Of course the children were quite young and not really able to care for more than one rabbit and it fell to the lot of Joe and myself to look after them all except the original doe.
It was when we had just got all of these rabbits settled and growing nicely that we were invited to a Fur and Feather show. When we saw the rabbits on display there it made us feel that it might bring in a little extra income if we were to increase and multiply. The type we admired most were the “Blue Bevans”, with their silky blue grey fur which, we were assured by their ardent owners, was easy to cure at home and make up into slippers and other useful articles. To prove their point more eloquently, they advised us to go into the next room where articles made from the skins were on show.
The rabbit fanciers and their dextrous wives had certainly put on a wonderful exhibition, and we were enthralled by the luxury type goods on show. There were slippers made of rich dark fur and lined with pure white fur, children’s fur mitts, ear muffs and fur rugs and foot warmers for use in a car, and even one, very ambitious, fur waistcoat.

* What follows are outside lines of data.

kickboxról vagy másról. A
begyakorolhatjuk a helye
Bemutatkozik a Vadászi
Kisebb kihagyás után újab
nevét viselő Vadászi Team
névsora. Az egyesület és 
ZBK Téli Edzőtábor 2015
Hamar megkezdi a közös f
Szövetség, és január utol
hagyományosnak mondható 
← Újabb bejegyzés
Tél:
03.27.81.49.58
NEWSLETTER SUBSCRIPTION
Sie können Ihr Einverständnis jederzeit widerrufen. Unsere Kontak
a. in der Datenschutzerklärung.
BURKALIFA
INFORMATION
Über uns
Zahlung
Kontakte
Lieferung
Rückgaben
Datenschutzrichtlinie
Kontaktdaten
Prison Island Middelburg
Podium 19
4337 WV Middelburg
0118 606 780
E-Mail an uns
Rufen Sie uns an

We talked to the rabbit owners and they were all agreed that there was nothing but pleasure and profit to be made from the keeping of rabbits and it was certainly hard not to be convinced, for there were the skins to make into very nice presents and clothing and then there was the carcass to eat, so where could one lose out?

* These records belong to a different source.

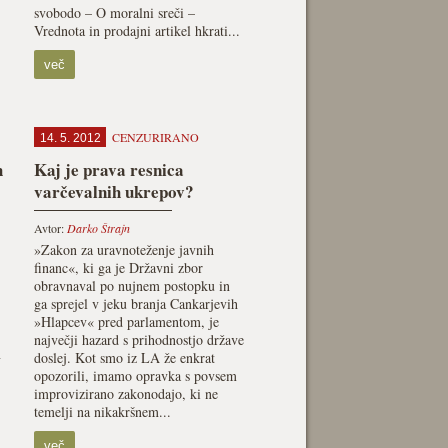
svobodo – O moralni sreči –
Vrednota in prodajni artikel hkrati...
več
CENZURIRANO
14. 5. 2012
h
Kaj je prava resnica
varčevalnih ukrepov?
Avtor:
Darko Štrajn
»Zakon za uravnoteženje javnih
financ«, ki ga je Državni zbor
obravnaval po nujnem postopku in
ga sprejel v jeku branja Cankarjevih
»Hlapcev« pred parlamentom, je
največji hazard s prihodnostjo države
n
doslej. Kot smo iz LA že enkrat
opozorili, imamo opravka s povsem
improvizirano zakonodajo, ki ne
temelji na nikakršnem...
več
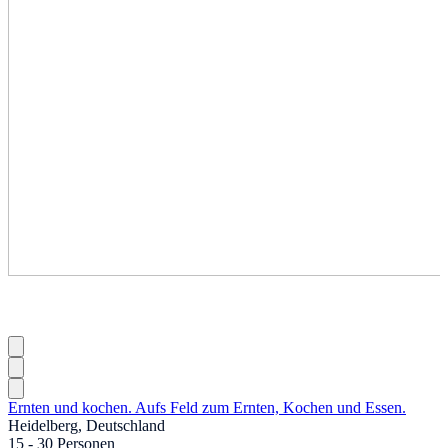
Ernten und kochen. Aufs Feld zum Ernten, Kochen und Essen.
Heidelberg, Deutschland
15 - 30 Personen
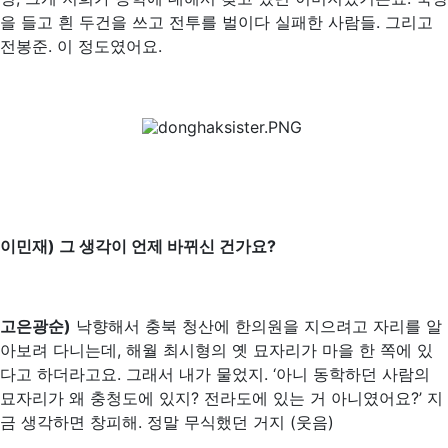
을 들고 흰 두건을 쓰고 전투를 벌이다 실패한 사람들. 그리고
전봉준. 이 정도였어요.
이민재) 그 생각이 언제 바뀌신 건가요?
고은광순)
낙향해서 충북 청산에 한의원을 지으려고 자리를 알
아보려 다니는데, 해월 최시형의 옛 묘자리가 마을 한 쪽에 있
다고 하더라고요. 그래서 내가 물었지. ‘아니 동학하던 사람의
묘자리가 왜 충청도에 있지? 전라도에 있는 거 아니였어요?’ 지
금 생각하면 창피해. 정말 무식했던 거지 (웃음)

We talked of nothing but flesh and fur for the next few days, but I am afraid that we had been won over at the first sight of the Blue Bevans. We decided that while we were up the garden attending to those we already kept, it would not be much extra work to keep a few more and what with the money from the eggs which was now coming in regularly, it seemed that a rosy future was assured for all.
It did not work out as well as we had hoped for although the rapid multiplication seems a very attractive feature when dreaming dreams of a rosy future, we soon found that one requires hutches and yet more hutches and food and yet more food, sawdust and yet more sawdust if one is to keep all their young to an age when they could be sold for eating purposes and then we found that it required a great deal of time to prepare a skin for wearing purposes.
Joe was forever cycling off for supplies and the worst feature of the business was that these supplies cost a good deal of money and, as people were reluctant to pay more than about four shillings for a full grown rabbit there seemed to be very little return and it did not take us long to realise that we were not only not going to make a fortune from the rabbits and furs but that if we didn’t take action quickly we would only be able to afford food for the rabbits and not for ourselves. We made a decision to eat them ourselves one by one and to give up the idea, forget our losses and chalk it all up to experience.